Tim Lopes of Globo television was captured June 2 as he tried to infiltrate a dance party in the Vila Cruzeiro shantytown in northern Rio, where gangs sold drugs and staged illicit sex shows.
Lopes, 50, was taken to a nearby shantytown, Favela da Grota, where he was shot in the feet, brutally beaten and killed with a Samurai-style sword by drug baron Elias Pereira da Silva, known as Elias Maluco, or Mad Elias, police said. Gang members then burned Lopes' body.
Police Chief Zaqueu Teixeira said his forces had confirmed details of the killing from two members of Silva's gang who were arrested Sunday in Vila Cruzeiro, Fernando Satiro da Silva and Reinaldo Amaral. Anonymous calls to the police last week contained similar details.
More than 40 officers were searching the shantytown Monday for Lopes' remains. A charred body was found last week and is undergoing DNA tests. Video film was found next to the body but Globo said it was not a type used by their reporters.
Lopes, a prize-winning reporter who brought together murderers and relatives of their victims on a prime-time weekend news show, had already angered drug lords this year by filming and broadcasting images of an open air drug bazaar in another slum.
In a statement, Globo chief editor Carlos Henrique Schroeder said: ``Tim died defending a population who lives helplessly under the terror of drug trafficking and organized crime.''
Lopes was investigating so-called ``funk'' dance-parties in slums after hearing complaints about the parties that involve open drug abuse and explicit sex, Schroeder said.
According to the two detained gang members, Silva insisted on killing Lopes personally.
Most of Rio's shantytowns are ruled by drug lords like fiefdoms.
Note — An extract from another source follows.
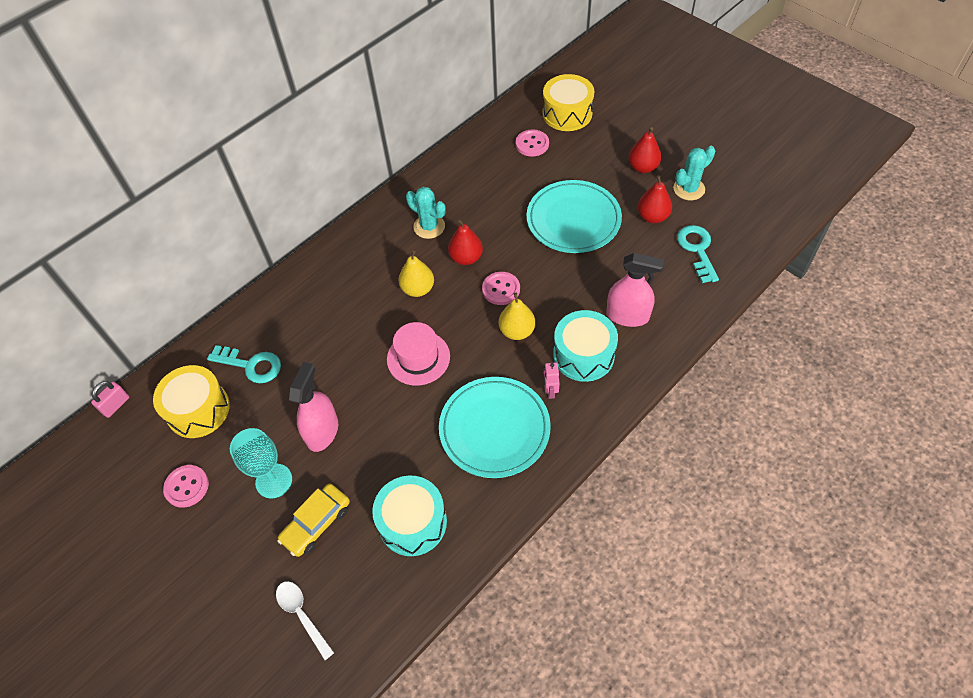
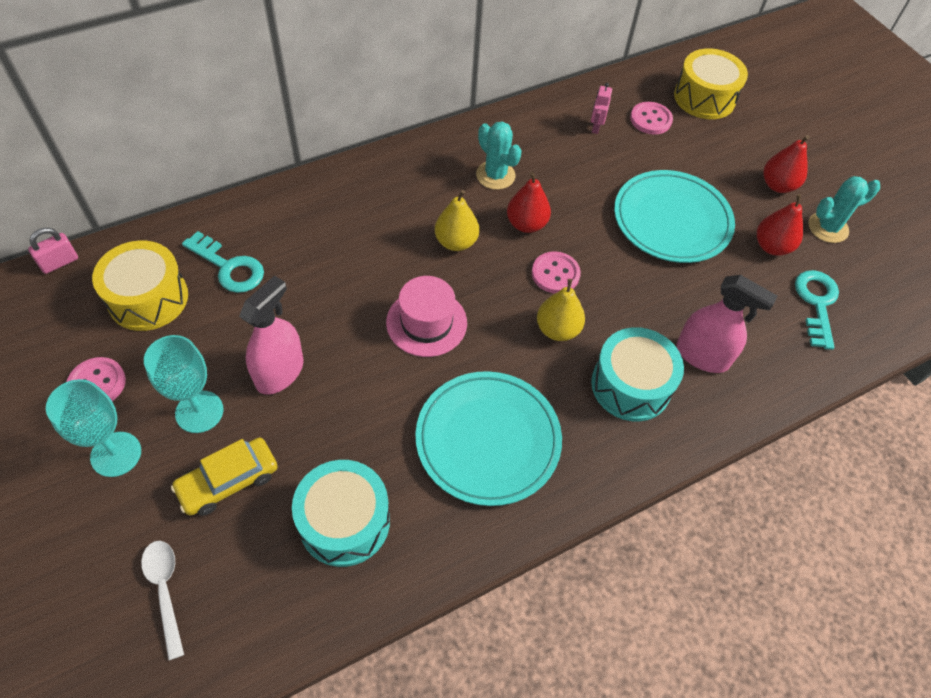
camera: 10 degrees right, 0 degrees up
pink robot [543,363,560,399] -> pink robot moved to [591,83,612,134]
none -> turquoise goblet [46,379,141,477]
Violence and gang shoot-outs are everyday occurrences and, as a result, Brazil has one of the world's highest homicide rates.
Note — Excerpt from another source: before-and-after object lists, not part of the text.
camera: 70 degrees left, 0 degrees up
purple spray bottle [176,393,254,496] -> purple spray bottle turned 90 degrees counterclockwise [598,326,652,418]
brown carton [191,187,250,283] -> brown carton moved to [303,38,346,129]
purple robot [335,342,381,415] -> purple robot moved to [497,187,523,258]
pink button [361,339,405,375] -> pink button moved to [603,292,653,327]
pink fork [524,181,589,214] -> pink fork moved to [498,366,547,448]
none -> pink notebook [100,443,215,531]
``Organized crime is gaining space where the state isn't present,'' opposition congressman Orlando Fantazzini said.
Brazil's Association of Newspapers called Lopes' slaying ``the manifestation of a cancer in the midst of the community.''
Hundreds of journalists marched through Rio's streets last week demanding greater protection.
Brazil's press noted that Mad Elias was arrested in 1996, but released on bail in 2000.
Between 1995 and 1998, seven journalists were killed on the job in Brazil, but Lopes' dead is the first recorded since then.